Selling experiences

Commodities are fungible, goods tangible, services intangible, and experiences memorable.

The entire history of economic progress can be recapitulated in the four-stage evolution of the birthday cake. As a vestige of the agrarian economy, mothers made birthday cakes from scratch, mixing farm commodities (flour, sugar, butter, and eggs) that together cost mere dimes. As the goods-based industrial economy advanced, moms paid a dollar or two to Betty Crocker for premixed ingredients. Later, when the service economy took hold, busy parents ordered cakes from the bakery or grocery store, which, at $10 or $15, cost ten times as much as the packaged ingredients. Now, in the time-starved 1990s, parents neither make the birthday cake nor even throw the party. Instead, they spend $100 or more to “outsource” the entire event to Chuck E. Cheese’s, the Discovery Zone, the Mining Company, or some other business that stages a memorable event for the kids—and often throws in the cake for free.

Talking to my banker yesterday she asked, “Is this a non-profit venture?” I laughed and said that it wasn’t supposed to be.

Our current problem to solve is how to sell more of an experience, or how to get people to pay for an experience that was once free.

The audio stories we create fill a real need but it’s an emotional one, one that is currently being fulfilled by a free product.
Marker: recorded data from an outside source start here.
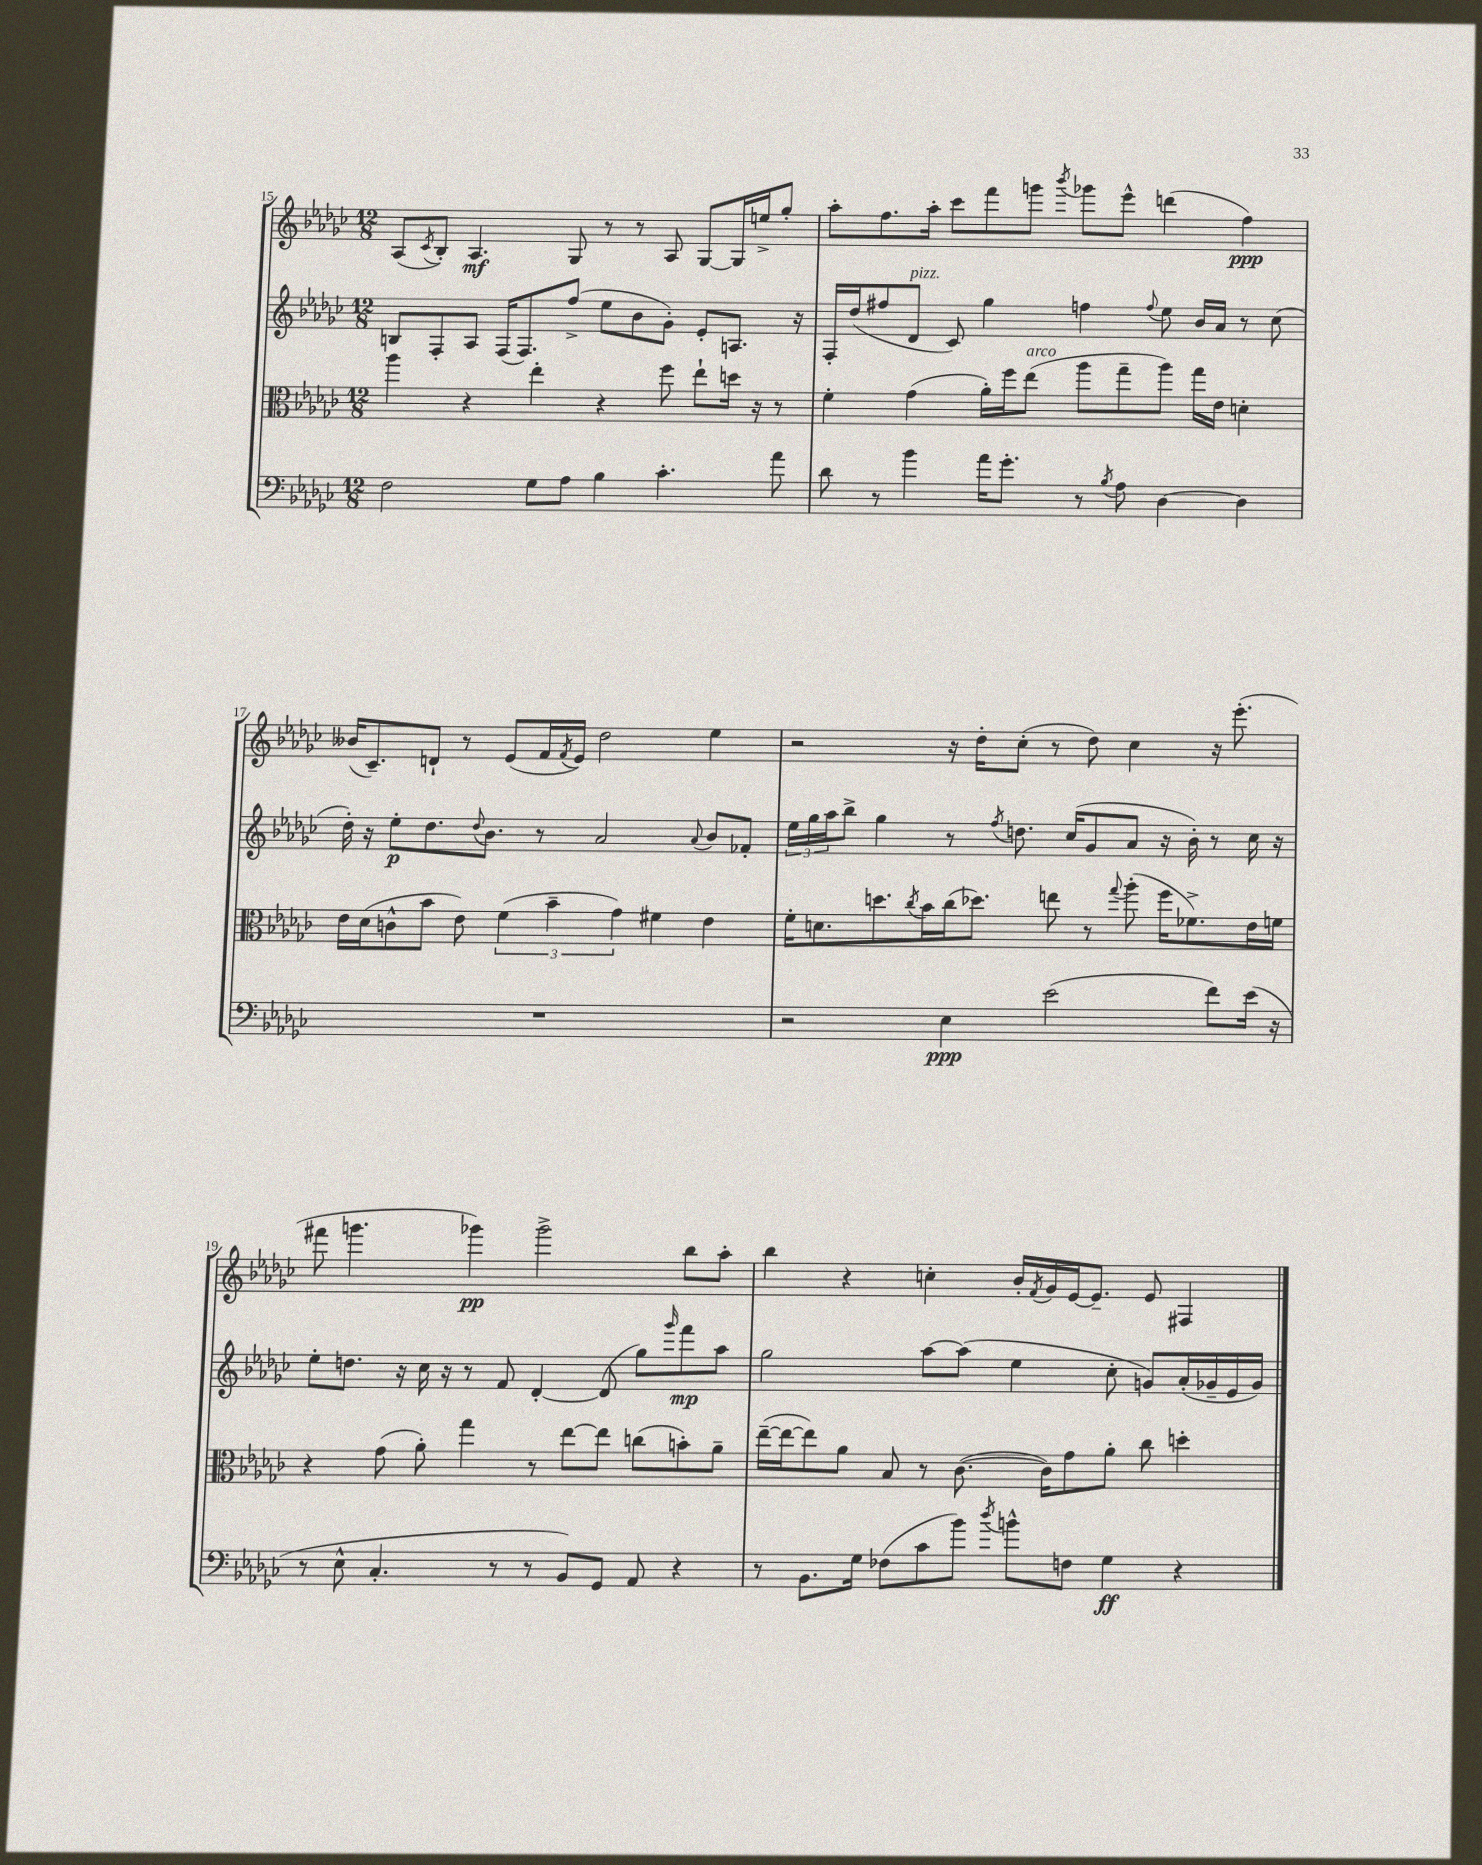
<<
\new StaffGroup <<
\new Staff = "s0" {
    \clef treble \key ges \major \numericTimeSignature \time 12/8
    aes8( \acciaccatura { ces'8 } bes8-.) aes4.\mf ges8 r8 r8 aes8 ges8~ ges16 e''16-> ges''8-. |
    aes''8-. f''8. aes''16-. ces'''8 f'''8 g'''8 \acciaccatura { bes'''8 } ges'''8 ees'''8-^ d'''4( f''4\ppp) |
    beses'16( ces'8.--) d'8-! r8 ees'8( f'16 \acciaccatura { f'8 } ees'16) des''2 ees''4 |
    r2 r16 des''16-. ces''8-.( r8 des''8) ces''4 r16 ees'''8.-.( |
    fis'''8 g'''4. ges'''4\pp) ges'''2-> bes''8 aes''8-. |
    bes''4 r4 c''4-. bes'16-. \acciaccatura { f'8 } ges'16 ees'16~ ees'8.-- ees'8 fis4 \bar "|." |
}
\new Staff = "s1" {
    \clef treble \key ges \major \numericTimeSignature \time 12/8
    b8 f8-. aes8 f16( f8.) f''8->( ees''8 bes'8 ges'8-.) ees'8-. a8. r16 |
    f16-. des''16( fis''8 des'8^\markup { \italic "pizz." } ces'8) ges''4 f''4 \appoggiatura { f''8 } ees''8 bes'16 aes'16 r8 ces''8( |
    des''16-.) r16 ees''8-.\p des''8. \appoggiatura { des''8 } bes'8. r8 aes'2 \appoggiatura { aes'8 } bes'8 fes'8-. |
    \tuplet 3/2 { ees''16 ges''16 aes''16 } bes''8-> ges''4 r8 \acciaccatura { f''8 } d''8. ces''16( ges'8 aes'8 r16 bes'16-.) r8 ces''16 r16 |
    ees''8-. d''8. r16 ces''16 r16 r8 f'8 des'4~-. des'8( ges''8) \grace { ges'''16 } f'''8\mp aes''8 |
    ges''2 aes''8~ aes''8( ees''4 ces''8-. g'8) aes'16-.( ges'16-- ees'16 ges'16) \bar "|." |
}
\new Staff = "s2" {
    \clef alto \key ges \major \numericTimeSignature \time 12/8
    aes''4 r4 ees''4-. r4 f''8 ees''8-! d''16 r16 r8 |
    f'4-. ges'4( aes'16-.) f''16 ees''8^\markup { \italic "arco" }( aes''8 ges''8-- aes''8) ges''16 ees'16 d'4-. |
    ees'16 des'16( c'8-^ bes'8 ees'8) \tuplet 3/2 { f'4( bes'4-- ges'4) } fis'4 ees'4 |
    f'16-. d'8. d''8. \acciaccatura { ces''8 } bes'16 ces''16( des''8.) e''8 r8 \appoggiatura { ges''8 } aes''8-.( f''16 fes'8.->) ees'16 f'16 |
    r4 ges'8( aes'8-.) ges''4 r8 ees''8~ ees''8 c''8( b'8-.) aes'8-- |
    ees''16~--( ees''16~ ees''8) aes'8 bes8 r8 ces'8.~( ces'16) ges'8 aes'8-. ces''8 d''4-. \bar "|." |
}
\new Staff = "s3" {
    \clef bass \key ges \major \numericTimeSignature \time 12/8
    f2 ges8 aes8 bes4 ces'4.-. aes'8 |
    des'8 r8 bes'4 aes'16 ges'8.-. r8 \acciaccatura { bes8 } aes8 des4~ des4 |
    R1. |
    r2 ees4\ppp ees'2( f'8) ees'16( r16 |
    r8 ees8-^ ces4.-. r8 r8 bes,8) ges,8 aes,8 r4 |
    r8 bes,8. ges16 fes8( ces'8 bes'8) \acciaccatura { des''8 } b'8-^ f8 ges4\ff r4 \bar "|." |
}
>>
>>
\layout { \context { \Score currentBarNumber = #15 } }
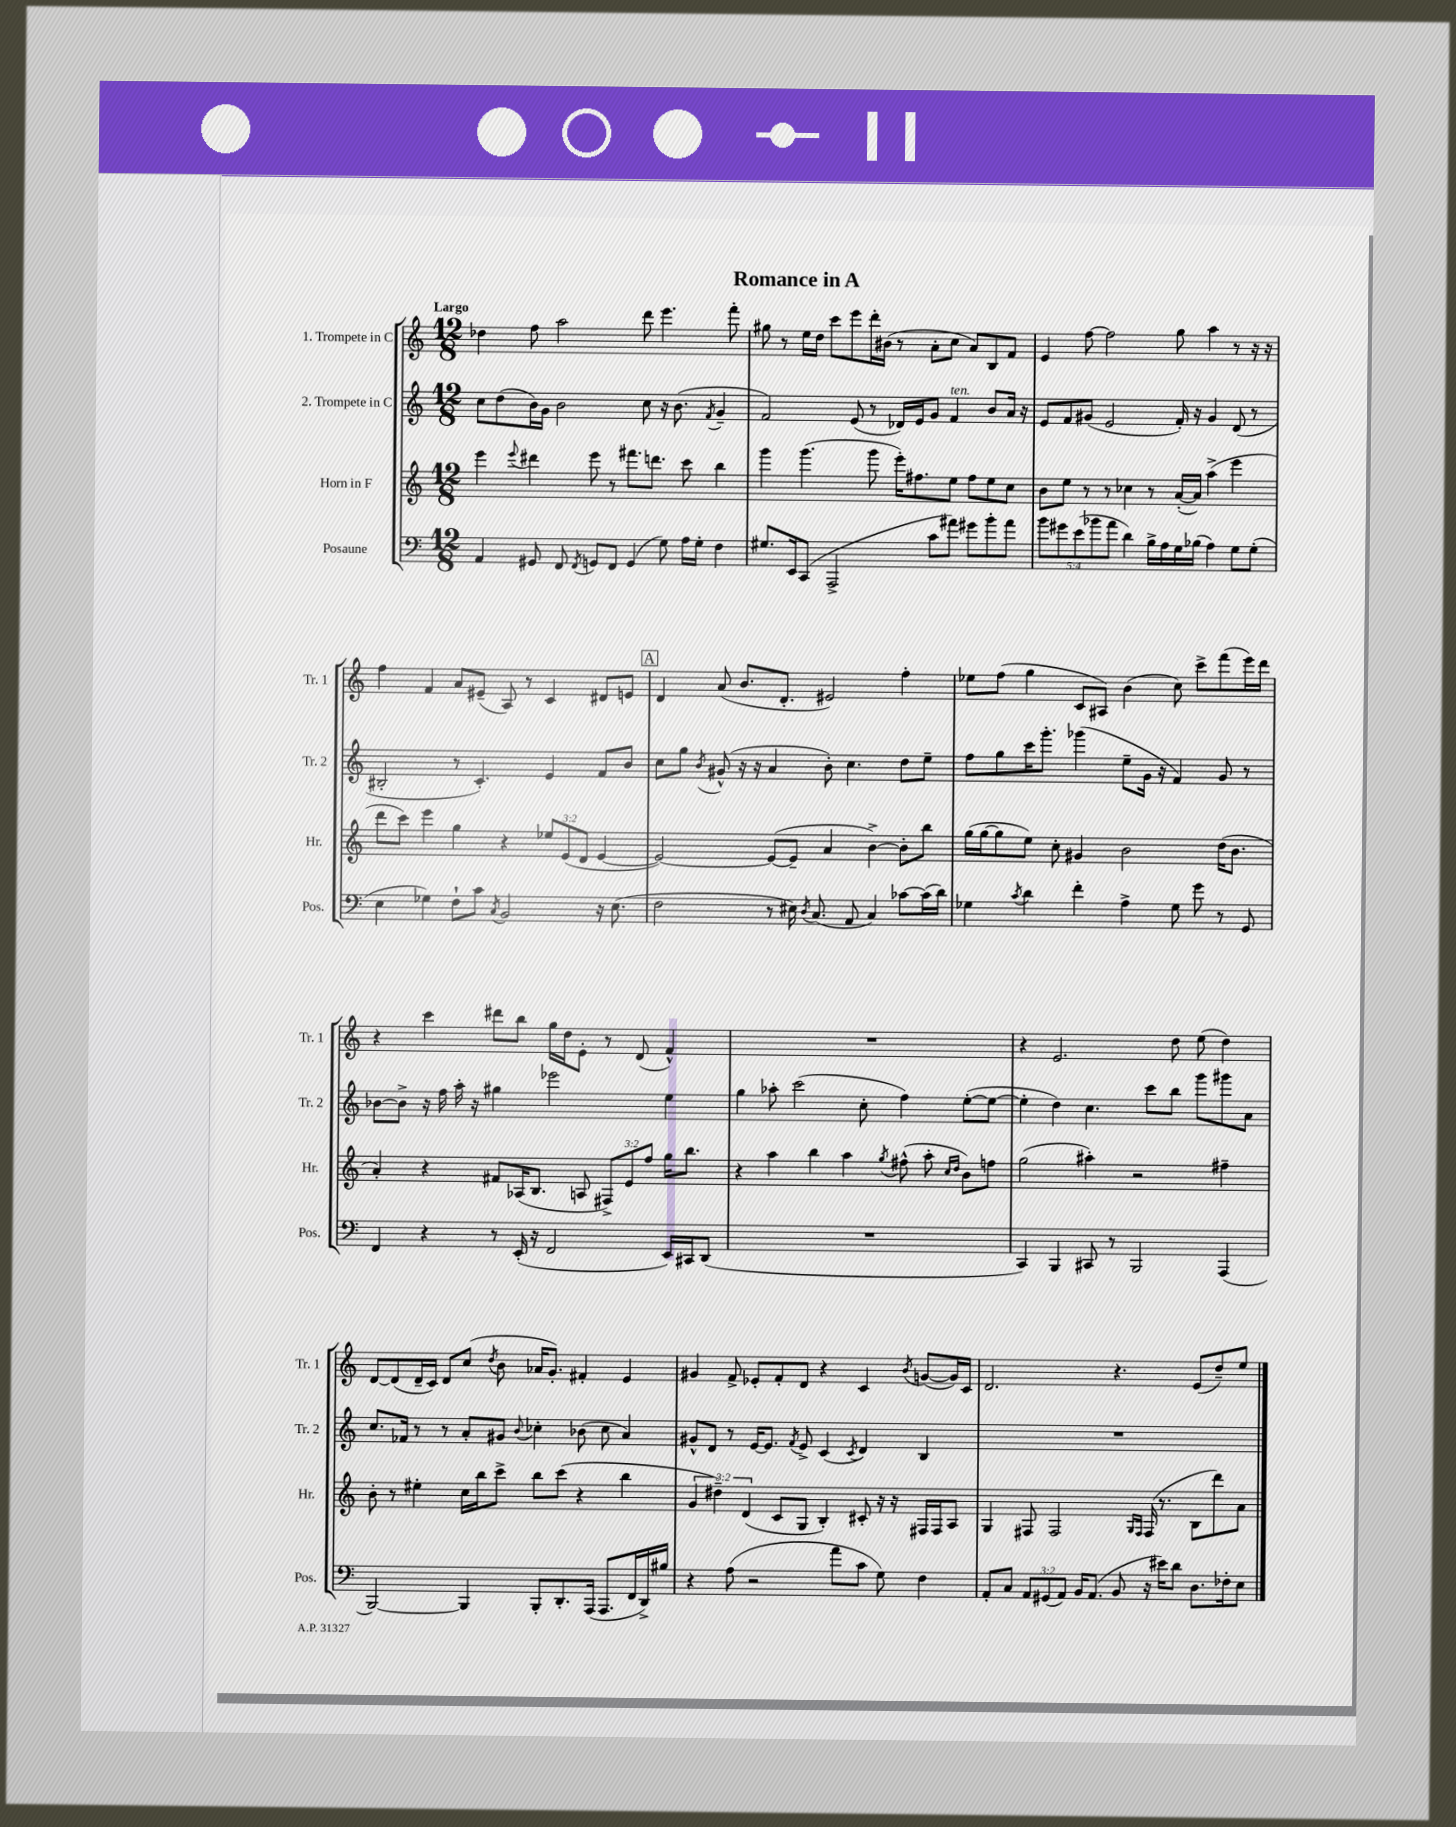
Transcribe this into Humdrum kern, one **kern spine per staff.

**kern	**kern	**kern	**kern
*part4	*part3	*part2	*part1
*staff4	*staff3	*staff2	*staff1
*I"Posaune	*I"Horn in F	*I"2. Trompete in C	*I"1. Trompete in C
*I'Pos.	*I'Hr.	*I'Tr. 2	*I'Tr. 1
*clefF4	*clefG2	*clefG2	*clefG2
*k[]	*k[]	*k[]	*k[]
*M12/8	*M12/8	*M12/8	*M12/8
=1	=1	=1	=1
!	!	!	!LO:TX:a:B:t=Largo
4AA/	4eee\	8cc\L	4dd-X\
.	.	(8dd\	.
.	8qqeee/	.	.
8GG#X/	4ddd#X\	16b\L)	8ff\
.	.	16g\JJ	.
8FF/	.	2b\	2aa\
8qFF/	.	.	.
8GGn/L	8eee\	.	.
8FF/J	8r	.	.
(4GG/	8.fff#X\L	.	.
.	.	8cc\	8ddd\
.	8.dddn\J	.	.
8G\)	.	16r	4.eee\
.	.	(8.b\	.
16A\LL	8ccc\	.	.
16G'\JJ	.	.	.
.	.	8qf/	.
4F\	4bb\	4g~/	.
.	.	.	8fff'\
=2	=2	=2	=2
8.G#X/L	4ggg\	2f/)	8gg#X\
.	.	.	8r
16EE/k	.	.	.
(8CC/J	(4.ggg\	.	16ee\LL
.	.	.	16dd\JJ
2AAA^/	.	.	8ccc\L
.	.	(8e/	8eee\
.	8ggg\	8r	16ddd'\L
.	.	.	(16b#X\JJ
.	16eee'\KL)	16d-X/LL)	8r
.	8.ff#X\	16e/J	.
8c\L	.	8g/J	8a'\L
!	!	!LO:TX:a:i:t=ten.	!
8a#X\J)	8ee\J	4f/	8cc\J
8g#X\L	8ff#\L	.	8a/L)
8b'\	8ee\	8b/L	8B/
8a#\J	8cc\J	16a/Jk	8f/J
.	.	16r	.
=3	=3	=3	=3
10b\L	8b\L	8e/L	4e/
10g#X\	.	.	.
.	8ee\J	8f/	.
(10e\	.	.	.
.	8r	(8g#X/J	[8ff\
10b-X\	.	.	.
.	8r	2e/	2ff\]
10a\J	.	.	.
4d\)	4cc-X\	.	.
16B^\LL	8r	.	.
16A\	.	.	.
16G\	([16a'/LL	16f'/)	8gg\
(16B-X\JJ	16a/JJ])	16r	.
4A\)	(4aa^\	4g#/	4aa\
8G\L	4eee\	(8d/	8r
(8G'\J	.	8r	16r
.	.	.	16r
!!LO:LB:g=z
=4	=4	=4	=4
4E\	8ddd\L	2B#X'/	4ff\
.	8ccc\J)	.	.
4G-X\)	4eee\	.	4f/
8F`\L	4gg\	8r	8a/L
8c\J	.	4.c'/)	(8e#X~/J
8qC/	.	.	.
2BB/	4r	.	8A/)
.	.	.	8r
.	12ee-X/L	4e/	4c/
.	(12e/	.	.
.	12d/J	.	.
16r	[4e/	8f/L	8d#X/L
(8.E\	.	.	.
.	.	8b/J	8en/J
!!LO:REH:place=s1:t=A
=5	=5	=5	=5
2F\	2e/_)	8cc\L	4d/
.	.	8gg\J	.
.	.	8qb/	.
.	.	(8g#X^^/	(8a/
.	.	16r	8.b/L
.	.	16r	.
8r	(8e/L_	4a/	.
.	.	.	8.d'/J
16E#X\)	8e~/J]	.	.
8qD/	.	.	.
(8.C/	.	.	.
.	4a/	8b'\)	2e#X/)
8AA/	.	4.cc\	.
4C/)	[4b^\)	.	.
[8c-X\L	8b'\L]	8dd\L	4ff'\
(16c-\L]	8bb\J	8ee~\J	.
16d\JJ)	.	.	.
=6	=6	=6	=6
4G-X\	(16gg\LL	8ff\L	8ee-X\L
.	[16gg\J	.	.
.	8gg\]	8gg\	(8ff\J
8qc/	.	.	.
4d\	8ee\J)	16ccc\K	4gg\
.	.	8.ggg'\J	.
.	8cc'\	.	.
4f'\	4g#X/	(4ggg-X\	8c/L
.	.	.	8A#X/J)
4A^\	2b\	8ee~\L	(4b\
.	.	16g\Jk	.
.	.	16r	.
8G-\	.	4f/)	8cc\)
8g\	.	.	8ccc^\L
8r	(16dd\KL	8g/	(8fff\
.	8.b\J	.	.
8GG/	.	8r	16eee\L)
.	.	.	16ddd\JJ
!!LO:LB:g=z
=7	=7	=7	=7
4FF/	4a'/)	[8b-X\L	4r
.	.	8b-^\J]	.
4r	4r	16r	4ccc\
.	.	16ff\	.
.	.	16aa'\	.
.	.	16r	.
8r	8f#X/L	4gg#X\	8ddd#X\L
(16EE'/	(16A-X/K	.	8bb\J
16r	8.B/J	.	.
2FF/	.	2eee-X\	16gg\LL
.	.	.	16dd\J
.	8An/	.	8e'\J
.	12F#X^/L)	.	8r
.	12e/	.	.
.	.	.	(8d/
.	12ff/J	.	.
16EE/LL)	16gg\KL	4ee\	4f^^/)
16CC#X/J	8.bb\J	.	.
(8DD/J	.	.	.
=8	=8	=8	=8
1.r	4r	4gg\	1.r
.	4aa\	8aa-X'\	.
.	.	(2ccc\	.
.	4bb\	.	.
.	4aa\	.	.
.	.	8cc'\	.
.	8qgg/	.	.
.	(8ff#X^^\	4ff\)	.
.	8aa'\	.	.
.	16qqcc/LL	.	.
.	16qqdd/JJ	.	.
.	8b\L)	([8ee'\L	.
.	8ffn\J	8ee\J_	.
=9	=9	=9	=9
4CC/)	(2gg\	4ee'\]	4r
4BBB/	.	4dd\)	2.e/
8CC#X/	4aa#X'\)	4.cc\	.
8r	.	.	.
2BBB/	2r	.	.
.	.	8ccc\L	.
.	.	8bb\J	8dd\
.	.	8ggg\L	(8ee\
(4AAA/	4ff#X~\	8ggg#X\	4dd\)
.	.	8a\J	.
!!LO:LB:g=z
=10	=10	=10	=10
[2BBB/)	8b'\	8.cc/L	[8d/L
.	8r	.	(8d/]
.	.	16f-X/Jk	.
.	4ee#X'\	8r	16d~/L
.	.	.	16c/JJ)
.	.	8r	8d/L
4BBB/]	16cc\LL	8a'/L	(8cc/J
.	16bb\J	.	.
.	.	.	8qdd/
.	8ccc^\J	8g#X/J	8b\
.	.	8qqb/	.
8BBB'/L	8bb\L	4cc-X'\	16a-X/KL
.	.	.	8.g'/J)
8.DD'/	(8ccc\J	.	.
.	4r	(8b-X\	4f#X'/
(16AAA/Jk	.	.	.
8.AAA/L	.	8cc-\	.
.	4bb\	4a/)	4e/
16FF/L	.	.	.
16DD^/)	.	.	.
16B#X/JJ	.	.	.
=11	=11	=11	=11
4r	6g/	8g#X^^/L	4g#X/
.	.	8d/J	.
.	6dd#X~\)	.	.
(8A\	.	8r	8f^/
.	(6d/	.	.
2r	.	[16e/KL	8e-X'/L
.	.	8.e/J]	.
.	8c/L	.	8f'/
.	.	8qf/	.
.	8G/J	8e^/	8d/J
.	4B'/)	(4c/	4r
8a\L	.	.	.
.	.	8qc/	.
8c\J	8c#X'/	4d/)	4c/
8G\)	16r	.	.
.	16r	.	.
.	.	.	8qb/
4F\	16F#X/LL	4B/	([8gn/L
.	16F#/J	.	.
.	8A/J	.	16g/L])
.	.	.	16c/JJ
=12	=12	=12	=12
8AA'/L	4G/	1.r	2.d/
8C/J	.	.	.
12AA/L	8F#X/	.	.
(12GG#X/	.	.	.
.	2F#/	.	.
12AA/J)	.	.	.
16BB/KL	.	.	.
(8.AA/J	.	.	.
8BB/	.	.	4.r
.	16qqG/LL	.	.
.	16qqF#/JJ	.	.
16r	(16F#/	.	.
16e#X\KL)	8.r	.	.
8d\J	.	.	.
8.D\L	8B\L	.	(8e/L
.	8ddd\)	.	8dd~/)
16F-X'\k	.	.	.
8E\J	8a\J	.	8ee/J
==	==	==	==
*-	*-	*-	*-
Our strategy thus far has been something akin to public radio – to support the continued development of the pod, please subscribe to our Patreon or donate a one time sum. In return you get ….. These CTA’s we developed were criticized as being amateurish. Though true, I think the real problem is that it appeals to their good will versus realizing that they are getting something of value in return.

But I am still not clear how to communicate this value.

We are now switching our focus to selling a premium feed but the problem remains. How to sell our value when the paid version is simply more, even though it fulfills a need stated by our listeners (more stories please!). I’m stuck on commoditization as a strategy, we give you more of the same, and we remove some pain points (ads).

How to sell experiences? How to create more value for listeners, so that it’s worth it for them to pay? How to sell this?

So many questions and so few answers.